- _本文_:
================================

気候変動の対策は大きく分けて二つあります。一つは緩和、もう一つは適応です。

緩和とは

緩和とは人間による気候変動への影響を抑えることによって気温上昇などの意向変動のスピードを和らげるための取り組みです。IPCCでは温室効果ガスの排出削減と吸収源の対策を中心に、省エネルギー対策、再生可能エネルギーの普及拡大、CO2の吸収源対策、CO2の回収・貯蓄などを具体例としてあげています。

気候変動に対する対策は、国際的な協力が必要であり、政府、企業、個人、社会全体で取り組むことが求められています。

適応とは

適応とはすでに起こっている気候変動の影響に対して、防止や軽減を行い、人がこの環境に慣れるための取り組みです。IPCCでは影響への備えと新しい気候条件の利用を中心に渇水対策、治水対策、洪水危機管理、熱中症予防、感染症対策、農作物の高温障害対策、生態系の保全などを具体例としてあげています。

 

先ほど述べたように私たちの身近にも、様々な問題が気候変動により起きています。人間の影響である地球温暖化の対策は生活の中で取り組めるものがたくさんあります。また、それにあわせて、この気候変動に慣れていくことも大切なことです。正しい認識を持ったうえで、日々の生活でできることを考えてみましょう。

================================

- _記述問題 1_:
本文について、次の問いに答えてください。
(a) 気候変動の対策は大きく分けて何と何か。
(b) 緩和の具体例としてIPCCが挙げているもののうち、「省エネルギー対策」の直後に挙げられているものは何か。
(c) 適応についてIPCCが中心としているものは何か。

================================

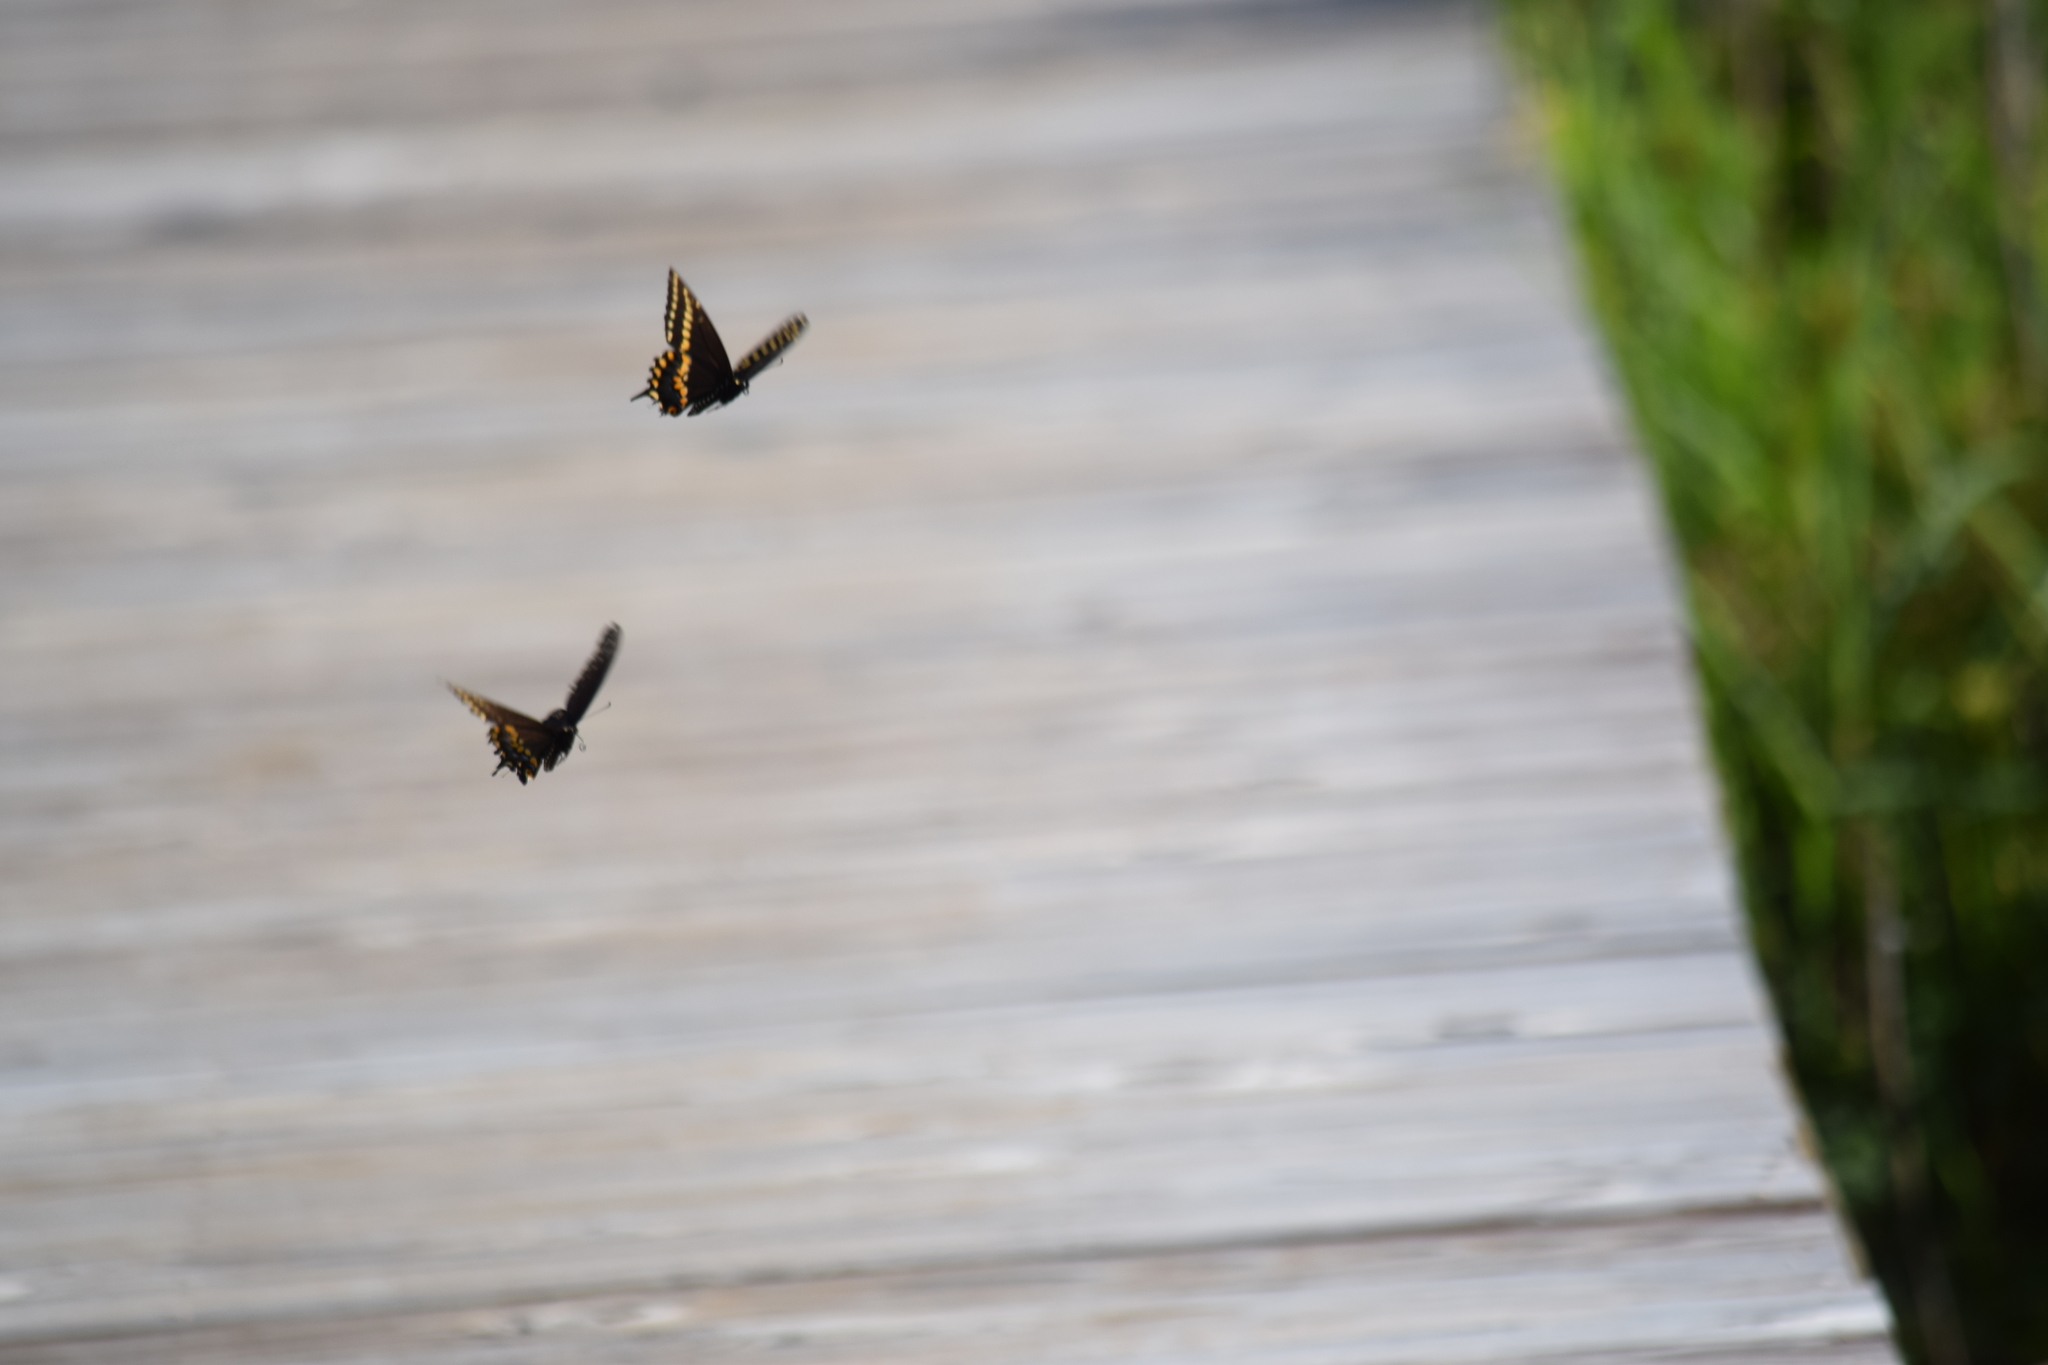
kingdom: Animalia
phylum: Arthropoda
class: Insecta
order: Lepidoptera
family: Papilionidae
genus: Papilio
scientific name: Papilio polyxenes
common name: Black swallowtail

================================

- _記述問題 2_: 上のレコードの各行を、「行番号」と「行」の2列からなるMarkdownの表に整理してください。空行は除き、画像は含めないでください。

- _解答 1_:
(a) 緩和と適応
(b) 再生可能エネルギーの普及拡大
(c) 影響への備えと新しい気候条件の利用

- _解答 2_:
| 行番号 | 行 |
|---|---|
| 1 | kingdom: Animalia |
| 2 | phylum: Arthropoda |
| 3 | class: Insecta |
| 4 | order: Lepidoptera |
| 5 | family: Papilionidae |
| 6 | genus: Papilio |
| 7 | scientific name: Papilio polyxenes |
| 8 | common name: Black swallowtail |